Valentino Garavani (1932–2024)
2 minute read
Fashion
Design


Written By Murray Crane
Valentino Garavani belonged to a generation of Italian designers for whom elegance was not a concept but a discipline. His work was rooted in the traditions of Italian tailoring, refined through Roman couture, and ultimately consolidated in Milan as Italy’s industrial and cultural centre of fashion. While his name became synonymous with red carpet glamour, the foundations of his house were built on cut, proportion and an unshakeable belief in craft.
Though Valentino showed in Rome and dressed the world’s most visible women, Milan mattered. It was where Italian fashion matured into a global industry, and where the language of Made in Italy was codified: precision manufacturing, specialist ateliers, disciplined supply chains and a respect for materials that bordered on reverence. Valentino’s menswear, in particular, reflected this Milanese clarity. His suits were never loud. They were exacting, beautifully balanced and quietly authoritative.

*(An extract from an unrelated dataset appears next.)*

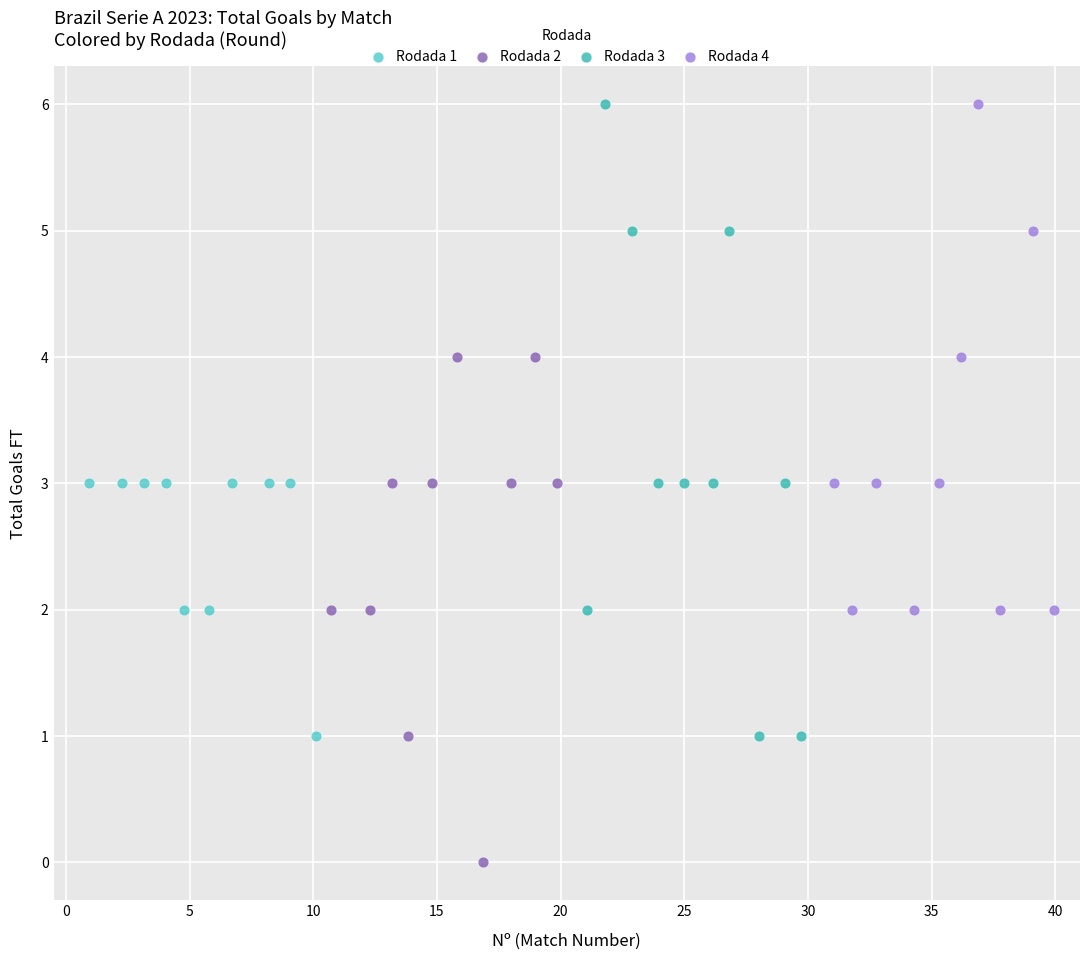

Which series has the widest spread of Y values?

Rodada 3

Italian tailoring has always prized ease over display, and Valentino understood this instinctively. Jackets were structured but never rigid. Trousers sat cleanly, without excess. Fabrics were chosen for how they moved and aged, not how they photographed. This was luxury defined by longevity rather than novelty, and it placed Valentino firmly within the lineage of Italian menswear rather than above it.
At a time when fashion increasingly rewards disruption, Valentino’s contribution was continuity. He preserved standards that many houses abandoned: consistency of cut, respect for the wearer, and the idea that clothes should enhance rather than announce. His Milan-made menswear embodied the values that made Italian fashion globally credible in the late twentieth century — not spectacle, but trust.
Valentino retired before the industry accelerated into constant reinvention, and perhaps that timing was deliberate. His work belongs to an era when fashion houses were built slowly, designers stayed close to their ateliers, and Made in Italy was a promise rather than a slogan.
He leaves behind more than an archive of beautiful clothes. He leaves a template for how Italian menswear can be elegant without excess, luxurious without ostentation, and modern without abandoning its roots. Milan, and Italian fashion more broadly, is poorer for his absence, but richer for the standards he set.